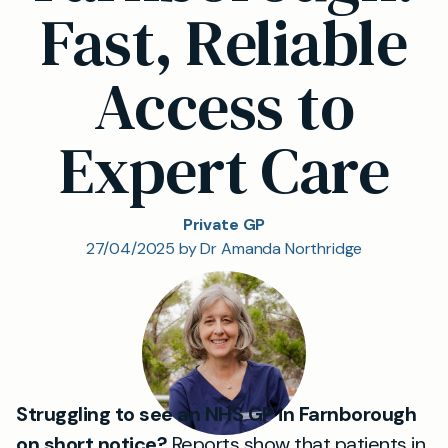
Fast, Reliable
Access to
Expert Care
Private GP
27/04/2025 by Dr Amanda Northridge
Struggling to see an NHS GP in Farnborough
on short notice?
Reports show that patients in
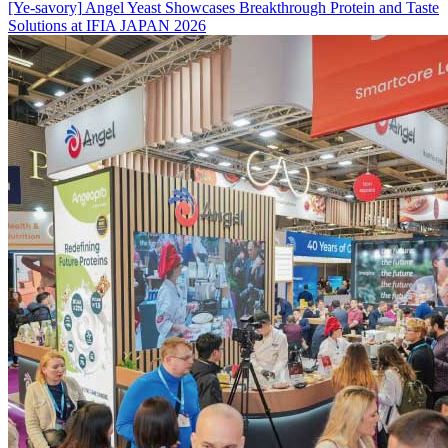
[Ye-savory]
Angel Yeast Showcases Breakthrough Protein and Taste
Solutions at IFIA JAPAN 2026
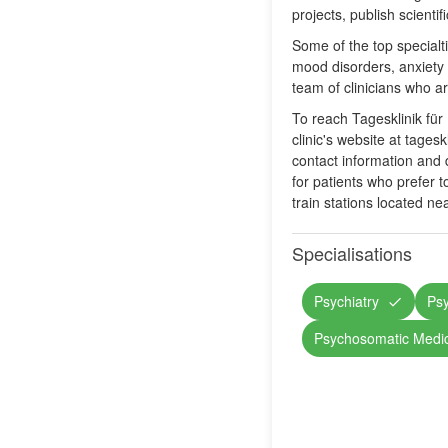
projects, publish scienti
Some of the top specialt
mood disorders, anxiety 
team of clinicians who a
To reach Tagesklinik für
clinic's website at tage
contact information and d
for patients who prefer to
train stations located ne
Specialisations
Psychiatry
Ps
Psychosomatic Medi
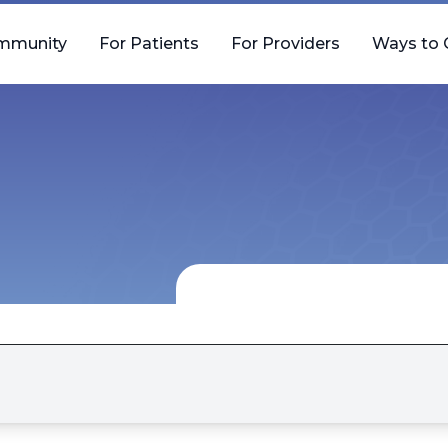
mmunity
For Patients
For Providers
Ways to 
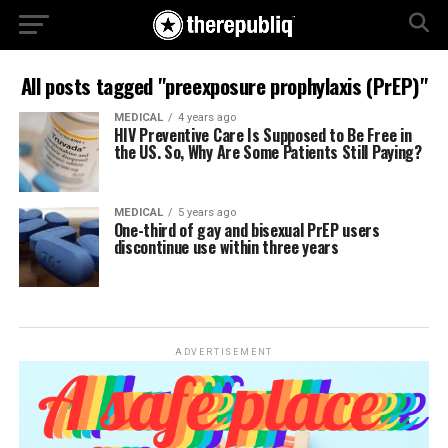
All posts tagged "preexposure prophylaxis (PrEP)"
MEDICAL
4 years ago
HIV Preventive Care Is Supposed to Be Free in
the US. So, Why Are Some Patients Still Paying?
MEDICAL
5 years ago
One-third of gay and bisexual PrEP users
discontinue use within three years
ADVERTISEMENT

+++

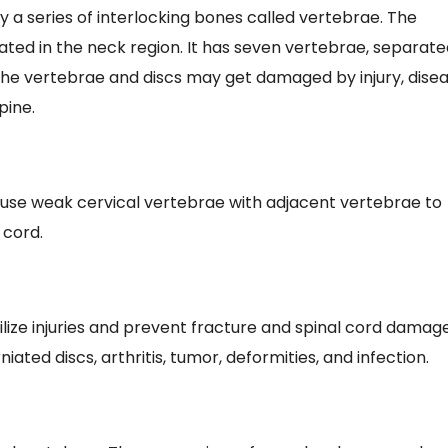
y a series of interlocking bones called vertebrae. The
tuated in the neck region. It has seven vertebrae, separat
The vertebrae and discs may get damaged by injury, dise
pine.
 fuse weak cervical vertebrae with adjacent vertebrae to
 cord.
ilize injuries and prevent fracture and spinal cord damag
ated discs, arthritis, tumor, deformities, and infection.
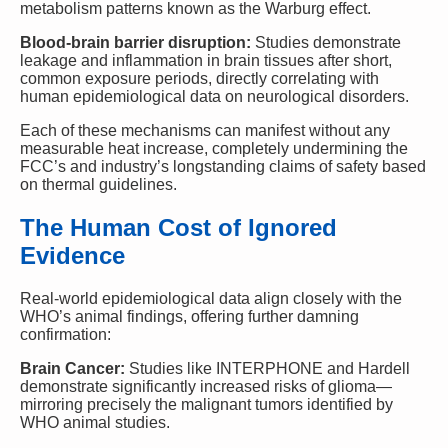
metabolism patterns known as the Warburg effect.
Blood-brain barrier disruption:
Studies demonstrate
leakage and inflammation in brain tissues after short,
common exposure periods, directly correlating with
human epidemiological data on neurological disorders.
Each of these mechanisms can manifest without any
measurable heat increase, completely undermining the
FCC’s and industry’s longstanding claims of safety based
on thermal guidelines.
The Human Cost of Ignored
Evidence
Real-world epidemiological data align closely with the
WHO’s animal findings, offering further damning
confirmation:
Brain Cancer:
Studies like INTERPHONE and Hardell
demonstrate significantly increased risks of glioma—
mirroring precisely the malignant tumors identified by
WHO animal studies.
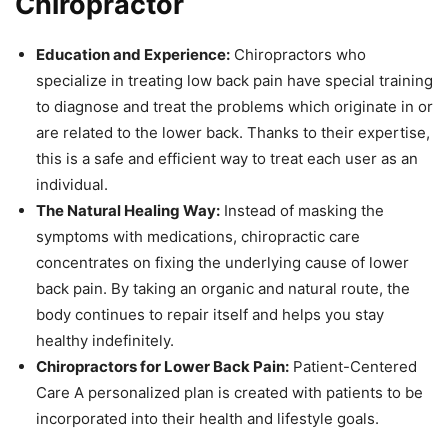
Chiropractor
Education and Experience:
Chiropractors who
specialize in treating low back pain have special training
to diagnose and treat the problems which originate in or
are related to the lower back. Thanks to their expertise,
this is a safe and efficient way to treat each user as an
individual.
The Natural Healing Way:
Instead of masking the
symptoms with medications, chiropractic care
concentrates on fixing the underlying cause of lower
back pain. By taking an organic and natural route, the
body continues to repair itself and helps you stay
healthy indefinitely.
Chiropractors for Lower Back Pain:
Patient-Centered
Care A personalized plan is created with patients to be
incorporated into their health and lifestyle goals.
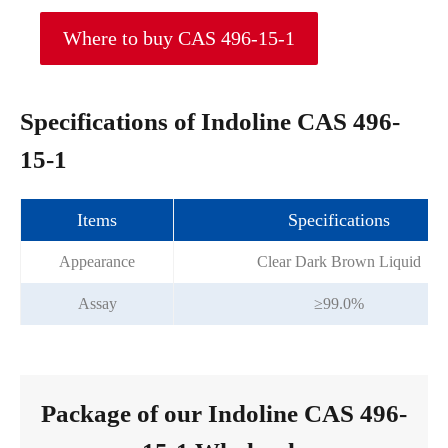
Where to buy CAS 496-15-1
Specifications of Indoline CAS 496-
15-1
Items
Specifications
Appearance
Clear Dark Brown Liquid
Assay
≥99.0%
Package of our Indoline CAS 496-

+++

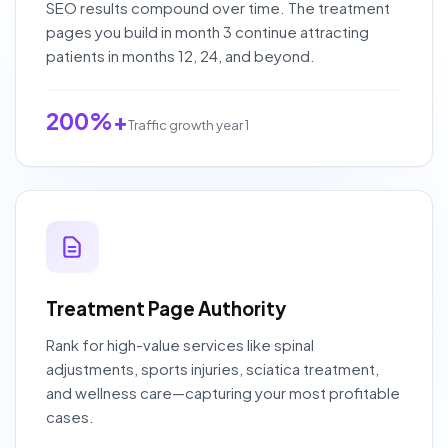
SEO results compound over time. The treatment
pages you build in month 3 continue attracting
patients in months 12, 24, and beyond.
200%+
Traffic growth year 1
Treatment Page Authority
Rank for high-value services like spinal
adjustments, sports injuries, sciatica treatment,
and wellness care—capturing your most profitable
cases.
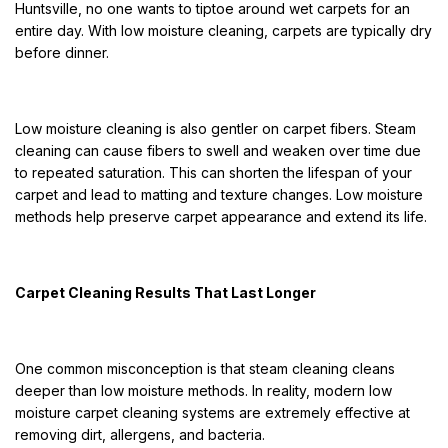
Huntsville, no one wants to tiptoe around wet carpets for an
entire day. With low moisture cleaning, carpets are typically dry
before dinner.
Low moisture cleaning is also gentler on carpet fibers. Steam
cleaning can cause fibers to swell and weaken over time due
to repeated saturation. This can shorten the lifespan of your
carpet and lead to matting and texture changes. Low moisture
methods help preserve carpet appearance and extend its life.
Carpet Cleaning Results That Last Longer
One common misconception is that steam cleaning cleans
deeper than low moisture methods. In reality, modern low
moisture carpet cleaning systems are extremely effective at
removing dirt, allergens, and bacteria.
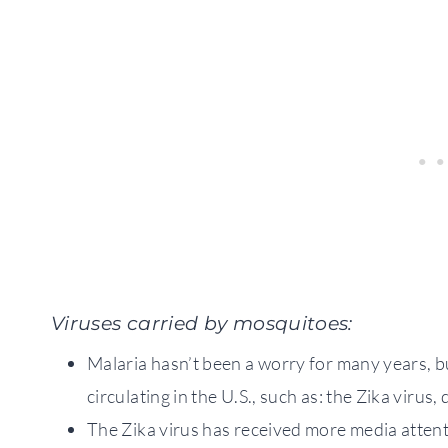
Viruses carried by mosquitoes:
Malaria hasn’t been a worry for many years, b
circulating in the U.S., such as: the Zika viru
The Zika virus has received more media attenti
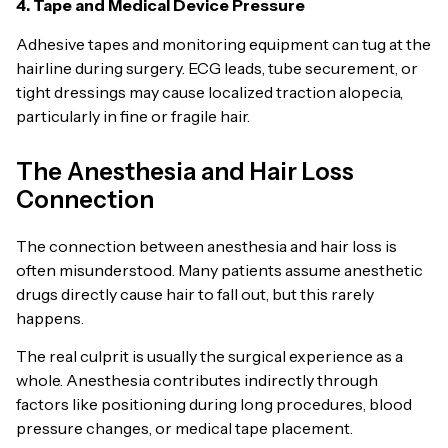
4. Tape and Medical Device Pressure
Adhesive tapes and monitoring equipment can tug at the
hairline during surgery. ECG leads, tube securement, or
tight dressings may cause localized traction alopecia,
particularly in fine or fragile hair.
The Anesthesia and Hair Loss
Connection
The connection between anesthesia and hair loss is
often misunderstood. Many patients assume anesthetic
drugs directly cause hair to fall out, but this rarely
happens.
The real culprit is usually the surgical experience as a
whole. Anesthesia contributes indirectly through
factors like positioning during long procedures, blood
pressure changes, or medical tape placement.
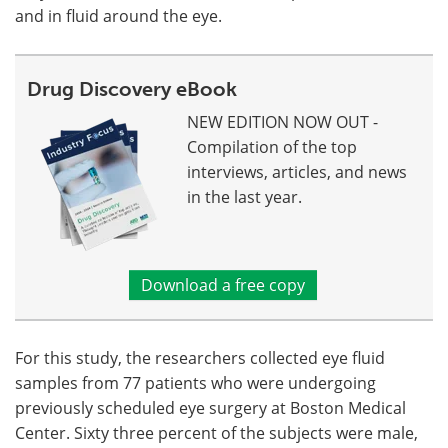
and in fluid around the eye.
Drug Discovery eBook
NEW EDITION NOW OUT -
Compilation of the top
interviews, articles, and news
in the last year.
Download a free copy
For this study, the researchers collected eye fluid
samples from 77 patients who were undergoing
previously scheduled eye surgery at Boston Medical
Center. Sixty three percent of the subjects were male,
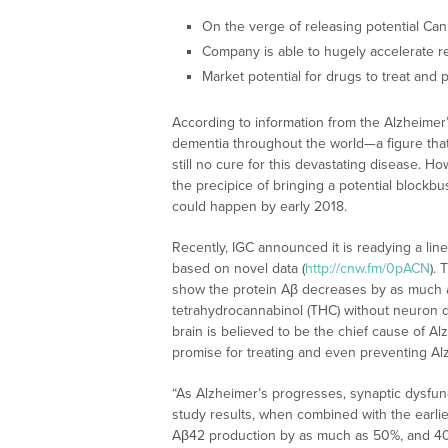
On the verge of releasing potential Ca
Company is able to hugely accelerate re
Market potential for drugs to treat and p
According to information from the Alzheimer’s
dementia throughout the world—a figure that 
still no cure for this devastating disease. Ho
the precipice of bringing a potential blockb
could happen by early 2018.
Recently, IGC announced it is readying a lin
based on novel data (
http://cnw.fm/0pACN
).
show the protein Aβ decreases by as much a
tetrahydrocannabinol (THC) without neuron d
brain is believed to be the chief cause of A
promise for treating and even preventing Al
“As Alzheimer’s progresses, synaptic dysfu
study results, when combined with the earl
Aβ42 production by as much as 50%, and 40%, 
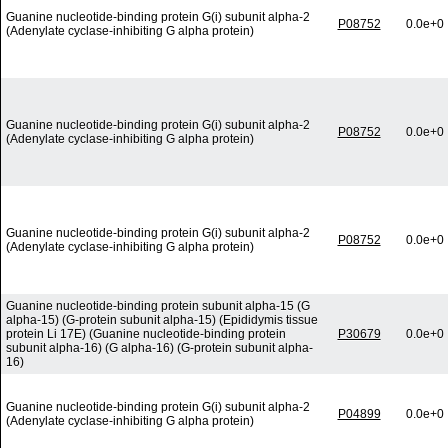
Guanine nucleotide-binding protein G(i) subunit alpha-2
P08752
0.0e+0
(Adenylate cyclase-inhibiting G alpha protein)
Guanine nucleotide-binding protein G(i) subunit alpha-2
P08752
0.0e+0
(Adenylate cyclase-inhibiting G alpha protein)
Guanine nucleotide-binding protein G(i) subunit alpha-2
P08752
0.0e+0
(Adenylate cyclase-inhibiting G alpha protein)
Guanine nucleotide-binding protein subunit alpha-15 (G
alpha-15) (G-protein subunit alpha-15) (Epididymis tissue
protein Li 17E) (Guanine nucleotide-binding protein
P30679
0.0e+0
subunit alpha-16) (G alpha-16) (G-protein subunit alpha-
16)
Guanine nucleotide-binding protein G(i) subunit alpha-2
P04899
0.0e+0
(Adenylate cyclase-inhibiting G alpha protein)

+++

**TASK TO COMPLETE**
Above are entries with pictures among them. Write out exactly the lines from the one containing "pressure changes, or medical tape placement." through the one containing "Guanine nucleotide-binding protein subunit", ends included, and leave those pictures out.

**TASK RESPONSE**
pressure changes, or medical tape placement.
and in fluid around the eye.
Drug Discovery eBook
NEW EDITION NOW OUT -
Compilation of the top
interviews, articles, and news
in the last year.
Download a free copy
For this study, the researchers collected eye fluid
samples from 77 patients who were undergoing
previously scheduled eye surgery at Boston Medical
Center. Sixty three percent of the subjects were male,
On the verge of releasing potential Ca
Company is able to hugely accelerate re
Market potential for drugs to treat and p
According to information from the Alzheimer’s
dementia throughout the world—a figure that 
still no cure for this devastating disease. Ho
the precipice of bringing a potential blockb
could happen by early 2018.
Recently, IGC announced it is readying a lin
based on novel data (
http://cnw.fm/0pACN
).
show the protein Aβ decreases by as much a
tetrahydrocannabinol (THC) without neuron d
brain is believed to be the chief cause of A
promise for treating and even preventing Al
“As Alzheimer’s progresses, synaptic dysfu
study results, when combined with the earl
Aβ42 production by as much as 50%, and 40%, 
Guanine nucleotide-binding protein G(i) subunit alpha-2
P08752
0.0e+0
(Adenylate cyclase-inhibiting G alpha protein)
Guanine nucleotide-binding protein G(i) subunit alpha-2
P08752
0.0e+0
(Adenylate cyclase-inhibiting G alpha protein)
Guanine nucleotide-binding protein G(i) subunit alpha-2
P08752
0.0e+0
(Adenylate cyclase-inhibiting G alpha protein)
Guanine nucleotide-binding protein subunit alpha-15 (G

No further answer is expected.